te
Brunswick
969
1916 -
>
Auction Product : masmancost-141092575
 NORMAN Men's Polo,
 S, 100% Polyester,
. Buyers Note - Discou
++++++++++++++++++++
Keeping every line exactly as it is, retype the listing.

SOLUTION TO THIS EXERCISE →
te
Brunswick
969
1916 -
>
Auction Product : masmancost-141092575
 NORMAN Men's Polo,
 S, 100% Polyester,
. Buyers Note - Discou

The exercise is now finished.